··· Source material ···

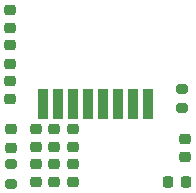
<source format=gbr>
%TF.GenerationSoftware,KiCad,Pcbnew,8.0.2-1*%
%TF.CreationDate,2024-05-28T17:37:15-06:00*%
%TF.ProjectId,magicreceiver,6d616769-6372-4656-9365-697665722e6b,rev?*%
%TF.SameCoordinates,Original*%
%TF.FileFunction,Soldermask,Bot*%
%TF.FilePolarity,Negative*%
%FSLAX46Y46*%
G04 Gerber Fmt 4.6, Leading zero omitted, Abs format (unit mm)*
G04 Created by KiCad (PCBNEW 8.0.2-1) date 2024-05-28 17:37:15*
%MOMM*%
%LPD*%
G01*
G04 APERTURE LIST*
G04 Aperture macros list*
%AMRoundRect*
0 Rectangle with rounded corners*
0 $1 Rounding radius*
0 $2 $3 $4 $5 $6 $7 $8 $9 X,Y pos of 4 corners*
0 Add a 4 corners polygon primitive as box body*
4,1,4,$2,$3,$4,$5,$6,$7,$8,$9,$2,$3,0*
0 Add four circle primitives for the rounded corners*
1,1,$1+$1,$2,$3*
1,1,$1+$1,$4,$5*
1,1,$1+$1,$6,$7*
1,1,$1+$1,$8,$9*
0 Add four rect primitives between the rounded corners*
20,1,$1+$1,$2,$3,$4,$5,0*
20,1,$1+$1,$4,$5,$6,$7,0*
20,1,$1+$1,$6,$7,$8,$9,0*
20,1,$1+$1,$8,$9,$2,$3,0*%
G04 Aperture macros list end*
%ADD10RoundRect,0.225000X0.250000X-0.225000X0.250000X0.225000X-0.250000X0.225000X-0.250000X-0.225000X0*%
%ADD11RoundRect,0.225000X-0.250000X0.225000X-0.250000X-0.225000X0.250000X-0.225000X0.250000X0.225000X0*%
%ADD12RoundRect,0.225000X-0.225000X-0.250000X0.225000X-0.250000X0.225000X0.250000X-0.225000X0.250000X0*%
%ADD13R,0.950000X2.500000*%
%ADD14RoundRect,0.200000X-0.275000X0.200000X-0.275000X-0.200000X0.275000X-0.200000X0.275000X0.200000X0*%
G04 APERTURE END LIST*
D10*
%TO.C,C10*%
X118567200Y-155956600D03*
X118567200Y-154406600D03*
%TD*%
D11*
%TO.C,C13*%
X116382800Y-147357800D03*
X116382800Y-148907800D03*
%TD*%
%TO.C,C6*%
X121666000Y-157403800D03*
X121666000Y-158953800D03*
%TD*%
D10*
%TO.C,C4*%
X131165600Y-156832600D03*
X131165600Y-155282600D03*
%TD*%
D12*
%TO.C,C3*%
X129730200Y-158953200D03*
X131280200Y-158953200D03*
%TD*%
D10*
%TO.C,C14*%
X116382400Y-145910600D03*
X116382400Y-144360600D03*
%TD*%
D11*
%TO.C,C11*%
X118567200Y-157416800D03*
X118567200Y-158966800D03*
%TD*%
D13*
%TO.C,J2*%
X128056400Y-152342000D03*
X126786400Y-152342000D03*
X125516400Y-152342000D03*
X124246400Y-152342000D03*
X122976400Y-152342000D03*
X121706400Y-152342000D03*
X120436400Y-152342000D03*
X119166400Y-152342000D03*
%TD*%
D10*
%TO.C,C7*%
X120116600Y-158953800D03*
X120116600Y-157403800D03*
%TD*%
D14*
%TO.C,R4*%
X116433600Y-157417000D03*
X116433600Y-159067000D03*
%TD*%
D10*
%TO.C,C8*%
X121666000Y-155956600D03*
X121666000Y-154406600D03*
%TD*%
D14*
%TO.C,R6*%
X130911600Y-151016200D03*
X130911600Y-152666200D03*
%TD*%
D11*
%TO.C,C5*%
X116433600Y-154456800D03*
X116433600Y-156006800D03*
%TD*%
%TO.C,C12*%
X116382400Y-150355000D03*
X116382400Y-151905000D03*
%TD*%
D10*
%TO.C,C9*%
X120116600Y-155956600D03*
X120116600Y-154406600D03*
%TD*%
M02*

</source>
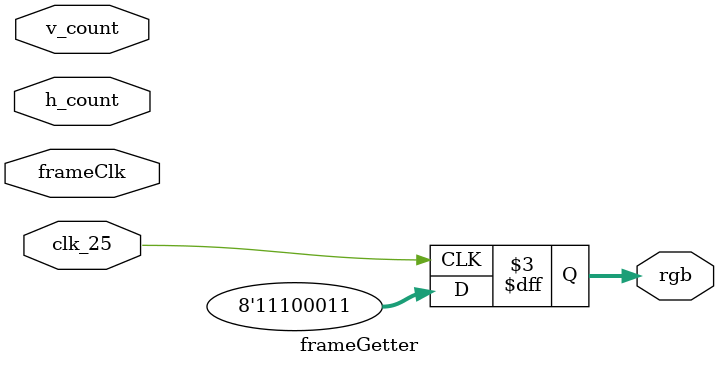
<source format=v>
`timescale 1 ns / 1 ns

module frameGetter(frameClk, clk_25, v_count, h_count, rgb);
input               frameClk;
input               clk_25;
input     [9:0]     v_count;
input     [9:0]     h_count;
output    [7:0]     rgb;
reg       [7:0]     rgb;
   

//Pixel Coordinate: (x,y) -> (h_count,v_count)

//TODO: fill in the logic to read in the correct frame here
always @(posedge frameClk)
begin

end

always @(posedge clk_25)
begin //DISPLAY (rrrgggbb)
	rgb = 8'b11100011;//rgb for the correct pixel (from above logic)
end
   
endmodule

</source>
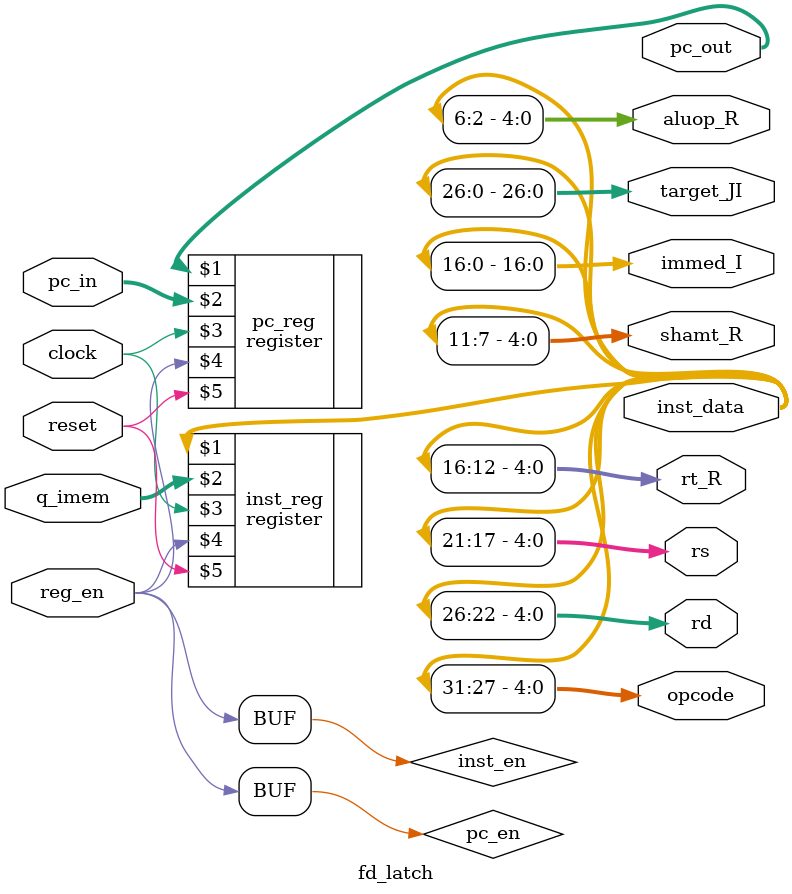
<source format=v>
module fd_latch(
	input clock, reset,
	input [31:0] q_imem, //the instruction data to be parsed from imem
	input [31:0] pc_in,
	input reg_en,
	
	output [31:0] inst_data, //data to be parsed
	output [4:0] opcode, rd, rs,
	output [4:0] rt_R, shamt_R, aluop_R,
	output [16:0] immed_I,
	output [26:0] target_JI,
	output [31:0] pc_out
);
	
	wire pc_en, inst_en;

	//put all the stuff from imem into a register and assign the output of that register to all the outputs
	//then those outputs will hold until the next clock cycle when the input of imem changes
	
	assign pc_en = reg_en;
	assign inst_en = reg_en;
	
	register pc_reg(pc_out, pc_in, clock, pc_en, reset);
	register inst_reg(inst_data, q_imem, clock, inst_en, reset);
	
	assign opcode = inst_data[31:27];
	assign rd = inst_data[26:22];
	assign rs = inst_data[21:17];
	assign rt_R = inst_data[16:12];
	assign shamt_R = inst_data[11:7];
	assign aluop_R = inst_data[6:2];
	assign immed_I = inst_data[16:0];
	assign target_JI = inst_data[26:0];
	
endmodule 
</source>
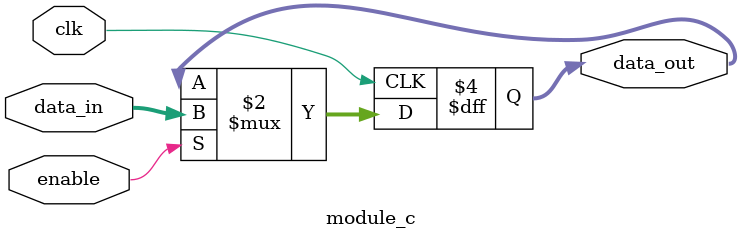
<source format=sv>

module module_c (
  input logic clk,
  input logic enable,
  input logic [3:0] data_in,
  output logic [3:0] data_out
);
  
  always_ff @(posedge clk) begin
    if (enable) begin
      data_out <= data_in;
    end
  end
  
endmodule


</source>
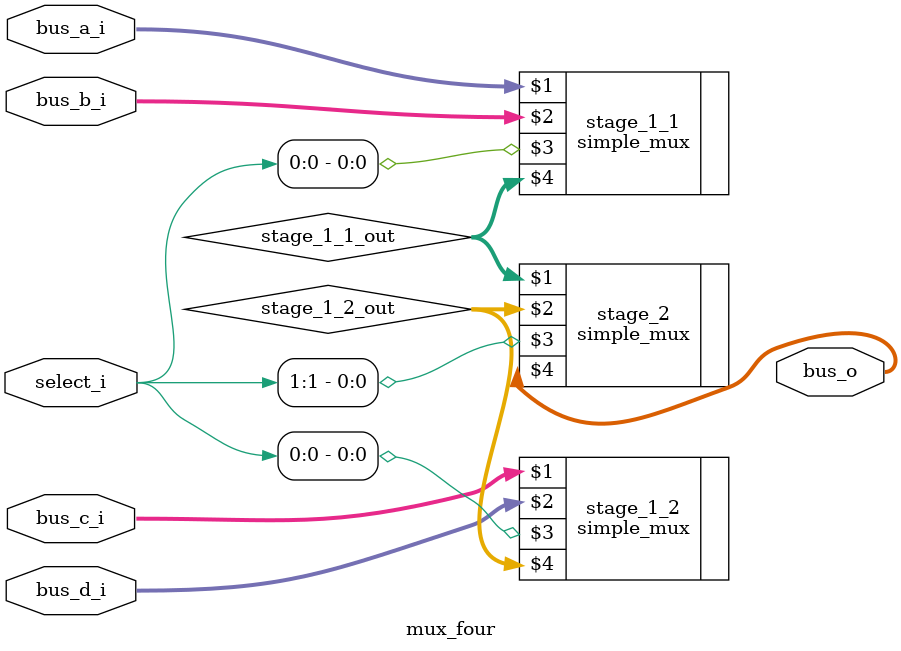
<source format=sv>
module mux_four #(bits = 3)
	(input logic[bits-1:0] bus_a_i, bus_b_i, bus_c_i, bus_d_i,
	 input logic[1:0] select_i,
	output logic[bits-1:0] bus_o);

	logic[bits-1:0] stage_1_1_out, stage_1_2_out;
	simple_mux #(bits) stage_1_1(bus_a_i, bus_b_i, select_i[0], stage_1_1_out);
	simple_mux #(bits) stage_1_2(bus_c_i, bus_d_i, select_i[0], stage_1_2_out);
	simple_mux #(bits) stage_2(stage_1_1_out, stage_1_2_out, select_i[1], bus_o);

endmodule

</source>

···

Exercise description: Each of the records above needs to be transcribed exactly, apart from its pictures.

Exercise solution:
<source format=gbr>
%TF.GenerationSoftware,KiCad,Pcbnew,8.0.2-1*%
%TF.CreationDate,2024-05-28T17:37:15-06:00*%
%TF.ProjectId,magicreceiver,6d616769-6372-4656-9365-697665722e6b,rev?*%
%TF.SameCoordinates,Original*%
%TF.FileFunction,Soldermask,Bot*%
%TF.FilePolarity,Negative*%
%FSLAX46Y46*%
G04 Gerber Fmt 4.6, Leading zero omitted, Abs format (unit mm)*
G04 Created by KiCad (PCBNEW 8.0.2-1) date 2024-05-28 17:37:15*
%MOMM*%
%LPD*%
G01*
G04 APERTURE LIST*
G04 Aperture macros list*
%AMRoundRect*
0 Rectangle with rounded corners*
0 $1 Rounding radius*
0 $2 $3 $4 $5 $6 $7 $8 $9 X,Y pos of 4 corners*
0 Add a 4 corners polygon primitive as box body*
4,1,4,$2,$3,$4,$5,$6,$7,$8,$9,$2,$3,0*
0 Add four circle primitives for the rounded corners*
1,1,$1+$1,$2,$3*
1,1,$1+$1,$4,$5*
1,1,$1+$1,$6,$7*
1,1,$1+$1,$8,$9*
0 Add four rect primitives between the rounded corners*
20,1,$1+$1,$2,$3,$4,$5,0*
20,1,$1+$1,$4,$5,$6,$7,0*
20,1,$1+$1,$6,$7,$8,$9,0*
20,1,$1+$1,$8,$9,$2,$3,0*%
G04 Aperture macros list end*
%ADD10RoundRect,0.225000X0.250000X-0.225000X0.250000X0.225000X-0.250000X0.225000X-0.250000X-0.225000X0*%
%ADD11RoundRect,0.225000X-0.250000X0.225000X-0.250000X-0.225000X0.250000X-0.225000X0.250000X0.225000X0*%
%ADD12RoundRect,0.225000X-0.225000X-0.250000X0.225000X-0.250000X0.225000X0.250000X-0.225000X0.250000X0*%
%ADD13R,0.950000X2.500000*%
%ADD14RoundRect,0.200000X-0.275000X0.200000X-0.275000X-0.200000X0.275000X-0.200000X0.275000X0.200000X0*%
G04 APERTURE END LIST*
D10*
%TO.C,C10*%
X118567200Y-155956600D03*
X118567200Y-154406600D03*
%TD*%
D11*
%TO.C,C13*%
X116382800Y-147357800D03*
X116382800Y-148907800D03*
%TD*%
%TO.C,C6*%
X121666000Y-157403800D03*
X121666000Y-158953800D03*
%TD*%
D10*
%TO.C,C4*%
X131165600Y-156832600D03*
X131165600Y-155282600D03*
%TD*%
D12*
%TO.C,C3*%
X129730200Y-158953200D03*
X131280200Y-158953200D03*
%TD*%
D10*
%TO.C,C14*%
X116382400Y-145910600D03*
X116382400Y-144360600D03*
%TD*%
D11*
%TO.C,C11*%
X118567200Y-157416800D03*
X118567200Y-158966800D03*
%TD*%
D13*
%TO.C,J2*%
X128056400Y-152342000D03*
X126786400Y-152342000D03*
X125516400Y-152342000D03*
X124246400Y-152342000D03*
X122976400Y-152342000D03*
X121706400Y-152342000D03*
X120436400Y-152342000D03*
X119166400Y-152342000D03*
%TD*%
D10*
%TO.C,C7*%
X120116600Y-158953800D03*
X120116600Y-157403800D03*
%TD*%
D14*
%TO.C,R4*%
X116433600Y-157417000D03*
X116433600Y-159067000D03*
%TD*%
D10*
%TO.C,C8*%
X121666000Y-155956600D03*
X121666000Y-154406600D03*
%TD*%
D14*
%TO.C,R6*%
X130911600Y-151016200D03*
X130911600Y-152666200D03*
%TD*%
D11*
%TO.C,C5*%
X116433600Y-154456800D03*
X116433600Y-156006800D03*
%TD*%
%TO.C,C12*%
X116382400Y-150355000D03*
X116382400Y-151905000D03*
%TD*%
D10*
%TO.C,C9*%
X120116600Y-155956600D03*
X120116600Y-154406600D03*
%TD*%
M02*

</source>
<source format=v>
`timescale 1 ns / 1 ns

module frameGetter(frameClk, clk_25, v_count, h_count, rgb);
input               frameClk;
input               clk_25;
input     [9:0]     v_count;
input     [9:0]     h_count;
output    [7:0]     rgb;
reg       [7:0]     rgb;
   

//Pixel Coordinate: (x,y) -> (h_count,v_count)

//TODO: fill in the logic to read in the correct frame here
always @(posedge frameClk)
begin

end

always @(posedge clk_25)
begin //DISPLAY (rrrgggbb)
	rgb = 8'b11100011;//rgb for the correct pixel (from above logic)
end
   
endmodule

</source>
<source format=v>
module fd_latch(
	input clock, reset,
	input [31:0] q_imem, //the instruction data to be parsed from imem
	input [31:0] pc_in,
	input reg_en,
	
	output [31:0] inst_data, //data to be parsed
	output [4:0] opcode, rd, rs,
	output [4:0] rt_R, shamt_R, aluop_R,
	output [16:0] immed_I,
	output [26:0] target_JI,
	output [31:0] pc_out
);
	
	wire pc_en, inst_en;

	//put all the stuff from imem into a register and assign the output of that register to all the outputs
	//then those outputs will hold until the next clock cycle when the input of imem changes
	
	assign pc_en = reg_en;
	assign inst_en = reg_en;
	
	register pc_reg(pc_out, pc_in, clock, pc_en, reset);
	register inst_reg(inst_data, q_imem, clock, inst_en, reset);
	
	assign opcode = inst_data[31:27];
	assign rd = inst_data[26:22];
	assign rs = inst_data[21:17];
	assign rt_R = inst_data[16:12];
	assign shamt_R = inst_data[11:7];
	assign aluop_R = inst_data[6:2];
	assign immed_I = inst_data[16:0];
	assign target_JI = inst_data[26:0];
	
endmodule 
</source>
<source format=sv>

module module_c (
  input logic clk,
  input logic enable,
  input logic [3:0] data_in,
  output logic [3:0] data_out
);
  
  always_ff @(posedge clk) begin
    if (enable) begin
      data_out <= data_in;
    end
  end
  
endmodule


</source>
<source format=sv>
module mux_four #(bits = 3)
	(input logic[bits-1:0] bus_a_i, bus_b_i, bus_c_i, bus_d_i,
	 input logic[1:0] select_i,
	output logic[bits-1:0] bus_o);

	logic[bits-1:0] stage_1_1_out, stage_1_2_out;
	simple_mux #(bits) stage_1_1(bus_a_i, bus_b_i, select_i[0], stage_1_1_out);
	simple_mux #(bits) stage_1_2(bus_c_i, bus_d_i, select_i[0], stage_1_2_out);
	simple_mux #(bits) stage_2(stage_1_1_out, stage_1_2_out, select_i[1], bus_o);

endmodule

</source>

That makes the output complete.